Adversarial example detection, which can be conveniently applied in many scenarios, is important in the area of adversarial defense. Unfortunately, existing detection methods suffer from poor generalization performance, because their training process usually relies on the examples generated from a single known adversarial attack and there exists a large discrepancy between the training and unseen testing adversarial examples. To address this issue, we propose a novel method, named Adversarial Example Detection via Principal Adversarial Domain Adaptation (AED-PADA). Specifically, our approach identifies the Principal Adversarial Domains (PADs), i.e., a combination of features of the adversarial examples generated by different attacks, which possesses a large portion of the entire adversarial feature space. Subsequently, we pioneer to exploit Multi-source Unsupervised Domain Adaptation in adversarial example detection, with PADs as the source domains. Experimental results demonstrate the superior generalization ability of our proposed AED-PADA. Note that this superiority is particularly achieved in challenging scenarios characterized by employing the minimal magnitude constraint for the perturbations.
Paper Structure (30 sections, 11 equations, 3 figures, 15 tables)

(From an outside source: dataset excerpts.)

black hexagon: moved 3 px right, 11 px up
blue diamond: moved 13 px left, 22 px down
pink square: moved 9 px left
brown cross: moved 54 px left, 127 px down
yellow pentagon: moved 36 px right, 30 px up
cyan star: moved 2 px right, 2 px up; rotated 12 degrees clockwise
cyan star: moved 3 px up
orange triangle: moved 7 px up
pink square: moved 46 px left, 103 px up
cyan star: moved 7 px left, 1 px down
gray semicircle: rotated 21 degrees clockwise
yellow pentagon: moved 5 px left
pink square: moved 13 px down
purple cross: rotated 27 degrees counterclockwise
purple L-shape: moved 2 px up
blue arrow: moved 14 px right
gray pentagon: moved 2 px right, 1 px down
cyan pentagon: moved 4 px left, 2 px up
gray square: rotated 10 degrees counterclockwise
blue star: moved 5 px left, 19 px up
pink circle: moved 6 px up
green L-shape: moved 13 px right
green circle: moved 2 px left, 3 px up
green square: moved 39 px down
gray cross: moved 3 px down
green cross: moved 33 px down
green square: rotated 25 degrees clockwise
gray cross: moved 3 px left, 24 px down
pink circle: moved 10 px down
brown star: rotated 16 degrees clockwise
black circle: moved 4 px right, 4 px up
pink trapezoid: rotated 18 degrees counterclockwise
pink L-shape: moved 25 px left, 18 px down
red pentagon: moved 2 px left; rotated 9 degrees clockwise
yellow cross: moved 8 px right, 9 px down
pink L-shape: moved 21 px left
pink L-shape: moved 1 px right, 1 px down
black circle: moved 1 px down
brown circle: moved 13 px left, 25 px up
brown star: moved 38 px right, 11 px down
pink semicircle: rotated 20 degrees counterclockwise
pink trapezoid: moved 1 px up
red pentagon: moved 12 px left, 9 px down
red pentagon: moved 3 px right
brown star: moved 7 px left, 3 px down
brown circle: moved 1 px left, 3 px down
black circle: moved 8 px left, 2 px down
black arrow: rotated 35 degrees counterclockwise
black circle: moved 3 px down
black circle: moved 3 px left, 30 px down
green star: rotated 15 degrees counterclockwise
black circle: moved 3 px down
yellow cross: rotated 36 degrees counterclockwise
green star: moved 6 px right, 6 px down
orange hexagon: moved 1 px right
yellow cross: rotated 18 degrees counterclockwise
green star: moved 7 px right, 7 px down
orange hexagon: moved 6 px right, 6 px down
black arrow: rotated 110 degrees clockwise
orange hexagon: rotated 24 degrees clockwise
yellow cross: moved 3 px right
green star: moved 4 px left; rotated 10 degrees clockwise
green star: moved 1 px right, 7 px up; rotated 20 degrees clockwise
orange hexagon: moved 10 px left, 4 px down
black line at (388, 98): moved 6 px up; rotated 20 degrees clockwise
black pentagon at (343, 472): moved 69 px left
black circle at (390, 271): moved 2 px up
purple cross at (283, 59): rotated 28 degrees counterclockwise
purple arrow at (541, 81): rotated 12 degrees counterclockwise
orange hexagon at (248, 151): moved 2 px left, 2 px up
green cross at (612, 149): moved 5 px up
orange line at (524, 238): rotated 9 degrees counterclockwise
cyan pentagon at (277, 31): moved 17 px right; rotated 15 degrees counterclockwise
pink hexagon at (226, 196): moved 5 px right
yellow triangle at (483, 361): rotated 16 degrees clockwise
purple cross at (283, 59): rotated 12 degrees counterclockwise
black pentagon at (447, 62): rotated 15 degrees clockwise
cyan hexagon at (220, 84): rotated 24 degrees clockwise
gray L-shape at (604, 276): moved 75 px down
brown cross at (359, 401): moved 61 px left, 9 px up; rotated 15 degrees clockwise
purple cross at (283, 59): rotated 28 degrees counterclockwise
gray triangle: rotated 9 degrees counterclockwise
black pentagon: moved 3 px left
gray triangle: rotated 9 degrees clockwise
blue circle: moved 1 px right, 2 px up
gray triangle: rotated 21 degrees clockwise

This paper contains 30 sections, 11 equations, 3 figures, 15 tables.

Figures (3)

  • Figure 1: Schematic illustration of our proposed work. (a) represents the entire adversarial feature space as an instance, which contains 9 adversarial domains $\{A_1, A_2,\ldots,A_9\}$. (b) represents the mechanism of existing detection methods, which usually performs the training via a single source domain to detect the examples in the unseen adversarial domain, e.g. $T~(T=A_9)$. (c) is a straightforward solution to improve generalization ability via randomly selecting multiple source domains. (d) presents the intuition behind our work. We construct PADs, which possess a larger coverage of the entire feature space, to create more potential overlaps with the target domain. The strategy is designed to significantly enhance the detection generalization ability.
  • Figure 2: Our AED-PADA framework contains two stages: (a) Principal Adversarial Domains Identification, which consists of Adversarial Domain Acquisition, Adversarial Domain Clustering and Principal Adversarial Domains Selection, and (b) Principal Adversarial Domain Adaptation.
  • Figure 3: The three kernels of PEF employed to capture the perturbation signals hidden in the adversarial inputs.